MATERIAL FOR THIS EXERCISE: Begin

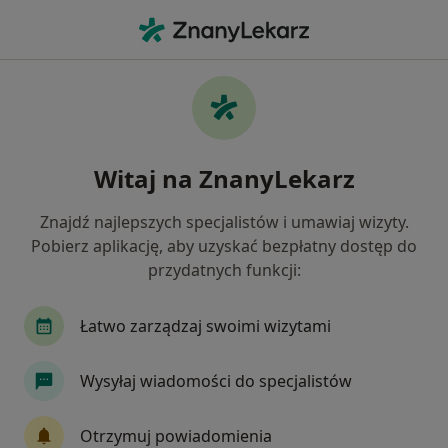
Me
Reumatoidalne Zapalenie Stawów • Skórzewo, wielkopolskie
Filtry
• 1
Mapa
Reumatoidalne zapalenie stawów
Witaj na ZnanyLekarz
specjaliści w Skórzewie
Jak działają wyniki wyszukiwania
Znajdź najlepszych specjalistów i umawiaj wizyty.
Pobierz aplikację, aby uzyskać bezpłatny dostęp do
przydatnych funkcji:
Jakiego specjalisty szukasz?
Internista
Reumatolog
Chirurg
Gine
Łatwo zarządzaj swoimi wizytami
Wysyłaj wiadomości do specjalistów
Otrzymuj powiadomienia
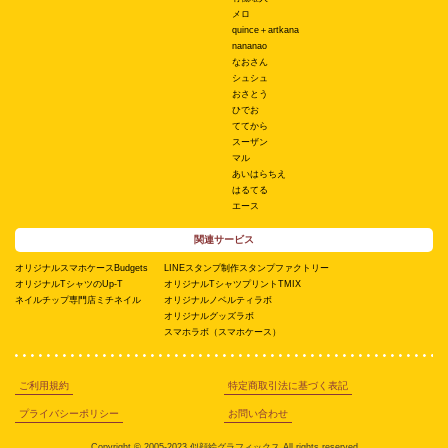
メロ
quince＋artkana
nananao
なおさん
シュシュ
おさとう
ひでお
ててから
スーザン
マル
あいはらちえ
はるてる
エース
関連サービス
オリジナルスマホケースBudgets
LINEスタンプ制作スタンプファクトリー
オリジナルTシャツのUp-T
オリジナルTシャツプリントTMIX
ネイルチップ専門店ミチネイル
オリジナルノベルティラボ
オリジナルグッズラボ
スマホラボ（スマホケース）
ご利用規約
特定商取引法に基づく表記
プライバシーポリシー
お問い合わせ
Copyright © 2005-2023 似顔絵グラフィックス All rights reserved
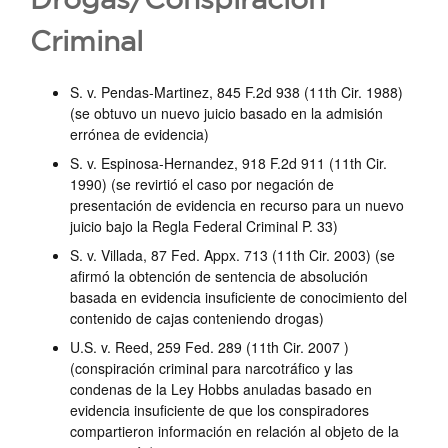
Criminal
S. v. Pendas-Martinez, 845 F.2d 938 (11th Cir. 1988)
(se obtuvo un nuevo juicio basado en la admisión
errónea de evidencia)
S. v. Espinosa-Hernandez, 918 F.2d 911 (11th Cir.
1990) (se revirtió el caso por negación de
presentación de evidencia en recurso para un nuevo
juicio bajo la Regla Federal Criminal P. 33)
S. v. Villada, 87 Fed. Appx. 713 (11th Cir. 2003) (se
afirmó la obtención de sentencia de absolución
basada en evidencia insuficiente de conocimiento del
contenido de cajas conteniendo drogas)
U.S. v. Reed, 259 Fed. 289 (11th Cir. 2007 )
(conspiración criminal para narcotráfico y las
condenas de la Ley Hobbs anuladas basado en
evidencia insuficiente de que los conspiradores
compartieron información en relación al objeto de la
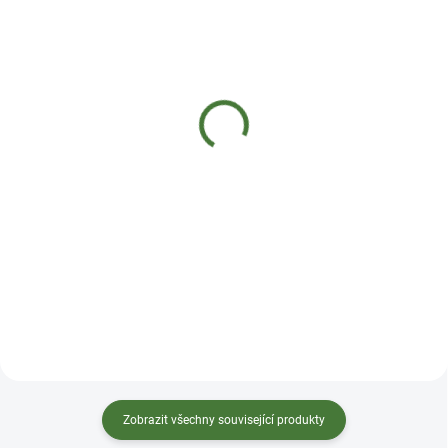
SKLADEM DO 2 DNŮ
SKLADEM DO 2 DNŮ
MycoMedica 031 -
MycoMedica 028 -
Hericium
Kustovnice
290 Kč
290 Kč
Do košíku
Do košíku
Tinktura z vitální houby Hericium
Tinktura z kustovnice doplňuje
pročišťuje Wei Re (horko v
Shen Gan Yin (Yin Ledvin a Jater).
Žaludku) a harmonizuje
To je i důvod, proč projasňuje
Wei (Žaludek) a reguluje jeho
zrak. Z pohledu čínské medicíny
energii Qi. Doplňuje Pi (Slezinu) a
vyživuje Fei Yin (plicní Yin), čímž
napomáhá tak trávení. Uklidňuje
vyživuje a svlažuje celý
ducha Shen a tím posiluje
organismus. Obsahuje značné
činnost mozku. Podle čínské
množství vitaminů a minerálních
medicíny působí na všechny
látek. Ideální složení, maximální
orgánové soustavy. Hericiu se
síla a účinnos...
říká př...
Zobrazit všechny související produkty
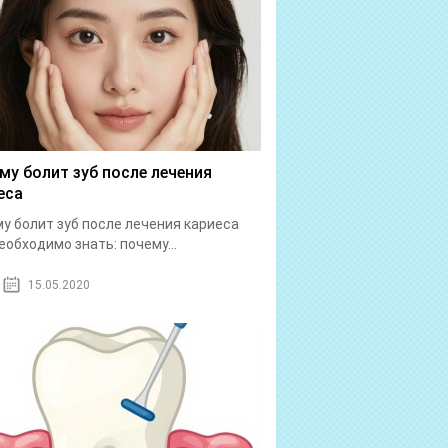
му болит зуб после лечения
еса
у болит зуб после лечения кариеса
еобходимо знать: почему...
15.05.2020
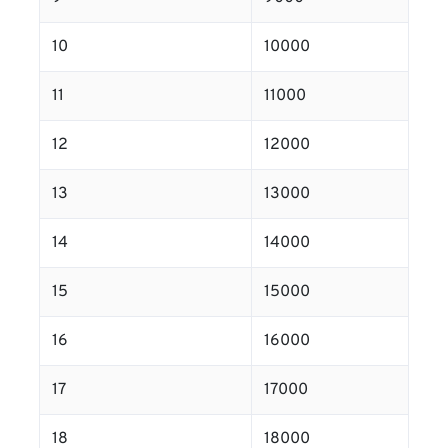
10
10000
11
11000
12
12000
13
13000
14
14000
15
15000
16
16000
17
17000
18
18000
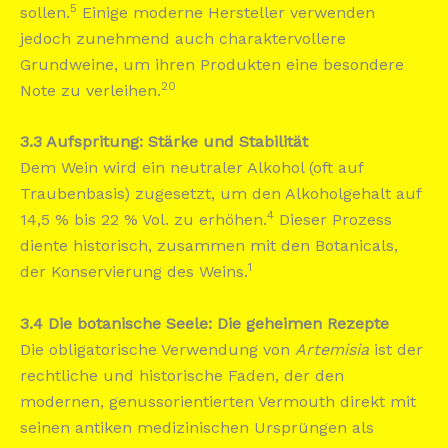
5
sollen.
Einige moderne Hersteller verwenden
jedoch zunehmend auch charaktervollere
Grundweine, um ihren Produkten eine besondere
20
Note zu verleihen.
3.3 Aufspritung: Stärke und Stabilität
Dem Wein wird ein neutraler Alkohol (oft auf
Traubenbasis) zugesetzt, um den Alkoholgehalt auf
4
14,5 % bis 22 % Vol. zu erhöhen.
Dieser Prozess
diente historisch, zusammen mit den Botanicals,
1
der Konservierung des Weins.
3.4 Die botanische Seele: Die geheimen Rezepte
Die obligatorische Verwendung von
Artemisia
ist der
rechtliche und historische Faden, der den
modernen, genussorientierten Vermouth direkt mit
seinen antiken medizinischen Ursprüngen als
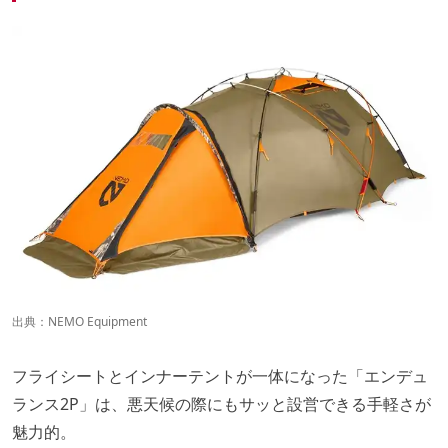
出典：
NEMO Equipment
フライシートとインナーテントが一体になった「エンデュ
ランス2P」は、悪天候の際にもサッと設営できる手軽さが
魅力的。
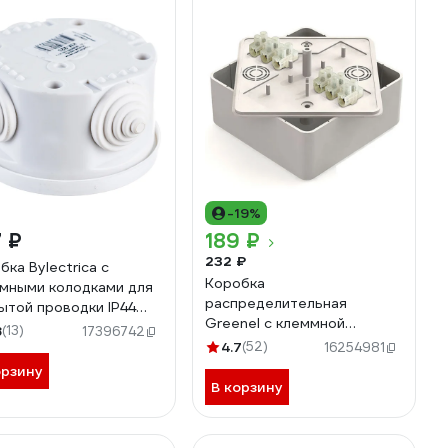
-19%
 ₽
189 ₽
232 ₽
бка Bylectrica с
Коробка
мными колодками для
распределительная
ытой проводки IP44
Greenel с клеммной
етр 74, высота 43,5
8
(13)
17396742
колодкой 100х100х44мм,
КМ-223
4.7
(52)
16254981
Белая GE41222-01
орзину
В корзину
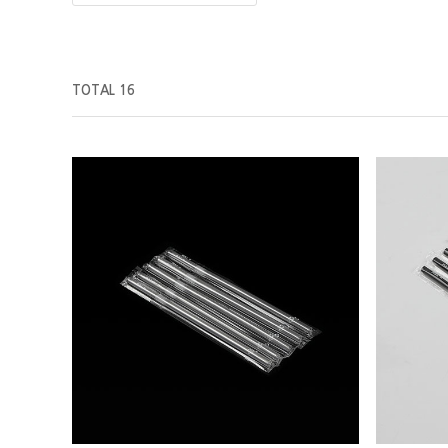
TOTAL 16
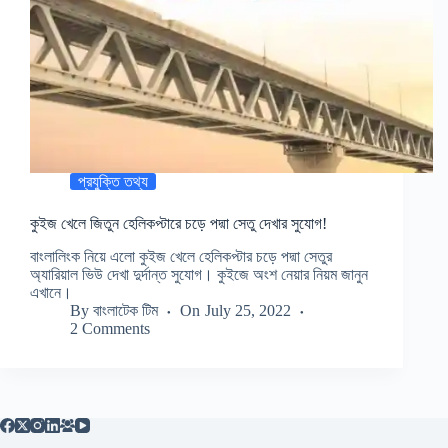
প্রযুক্তি তথ্য
কুইজ খেলে জিতুন হেলিকপ্টারে চড়ে পদ্মা সেতু দেখার সুযোগ!
বাংলালিংক নিয়ে এলো কুইজ খেলে হেলিকপ্টার চড়ে পদ্মা সেতুর
অ্যারিয়াল ভিউ দেখা দুর্দান্ত সুযোগ। কুইজে অংশ নেয়ার নিয়ম জানুন
এখানে।
By
বাংলাটেক টিম
On
July 25, 2022
2 Comments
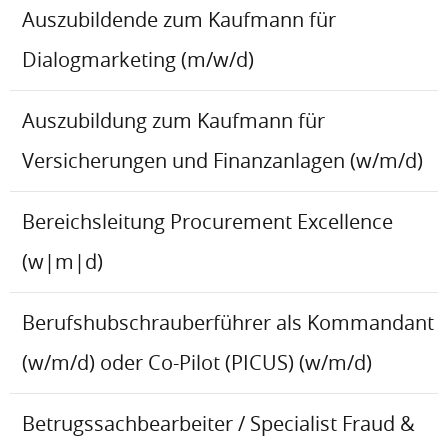
Auszubildende zum Kaufmann für
Dialogmarketing (m/w/d)
Auszubildung zum Kaufmann für
Versicherungen und Finanzanlagen (w/m/d)
Bereichsleitung Procurement Excellence
(w|m|d)
Berufshubschrauberführer als Kommandant
(w/m/d) oder Co-Pilot (PICUS) (w/m/d)
Betrugssachbearbeiter / Specialist Fraud &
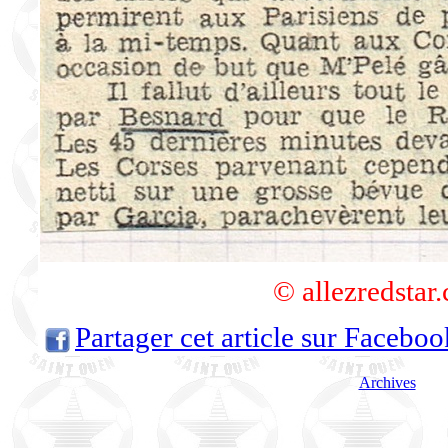
© allezredsta
Partager cet article sur Faceboo
Archives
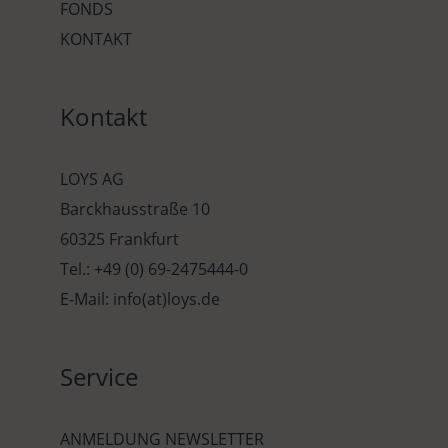
FONDS
KONTAKT
Kontakt
LOYS AG
Barckhausstraße 10
60325 Frankfurt
Tel.: +49 (0) 69-2475444-0
E-Mail: info(at)loys.de
Service
ANMELDUNG NEWSLETTER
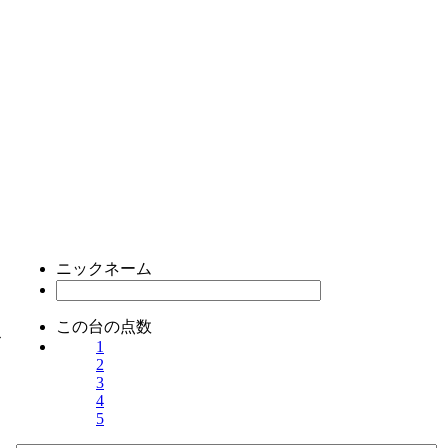
ニックネーム
この台の点数
ス
1
2
3
4
5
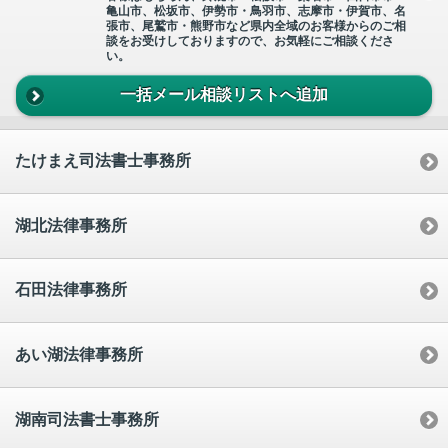
亀山市、松坂市、伊勢市・鳥羽市、志摩市・伊賀市、名
張市、尾鷲市・熊野市など県内全域のお客様からのご相
談をお受けしておりますので、お気軽にご相談くださ
い。
一括メール相談リストへ追加
たけまえ司法書士事務所
湖北法律事務所
石田法律事務所
あい湖法律事務所
湖南司法書士事務所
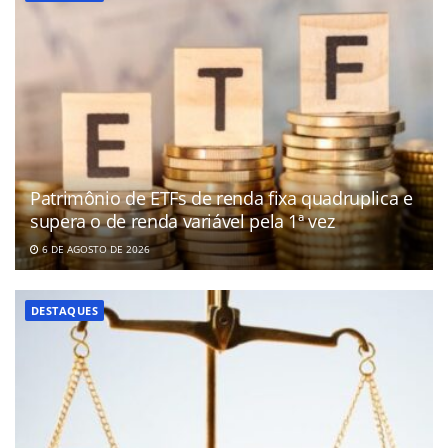
Patrimônio de ETFs de renda fixa quadruplica e
supera o de renda variável pela 1ª vez
6 DE AGOSTO DE 2026
DESTAQUES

MATERIAL FOR THIS EXERCISE: End

Reproduce the data from the line containing "Auszubildende zum Kaufmann für" through the end of the data, leaving out the pictures.

Auszubildende zum Kaufmann für
Dialogmarketing (m/w/d)
Auszubildung zum Kaufmann für
Versicherungen und Finanzanlagen (w/m/d)
Bereichsleitung Procurement Excellence
(w|m|d)
Berufshubschrauberführer als Kommandant
(w/m/d) oder Co-Pilot (PICUS) (w/m/d)
Betrugssachbearbeiter / Specialist Fraud &
© allezredsta
Partager cet article sur Faceboo
Archives
FONDS
KONTAKT
Kontakt
LOYS AG
Barckhausstraße 10
60325 Frankfurt
Tel.: +49 (0) 69-2475444-0
E-Mail: info(at)loys.de
Service
ANMELDUNG NEWSLETTER
ニックネーム
この台の点数
ス
1
2
3
4
5
亀山市、松坂市、伊勢市・鳥羽市、志摩市・伊賀市、名
張市、尾鷲市・熊野市など県内全域のお客様からのご相
談をお受けしておりますので、お気軽にご相談くださ
い。
一括メール相談リストへ追加
たけまえ司法書士事務所
湖北法律事務所
石田法律事務所
あい湖法律事務所
湖南司法書士事務所
Patrimônio de ETFs de renda fixa quadruplica e
supera o de renda variável pela 1ª vez
6 DE AGOSTO DE 2026
DESTAQUES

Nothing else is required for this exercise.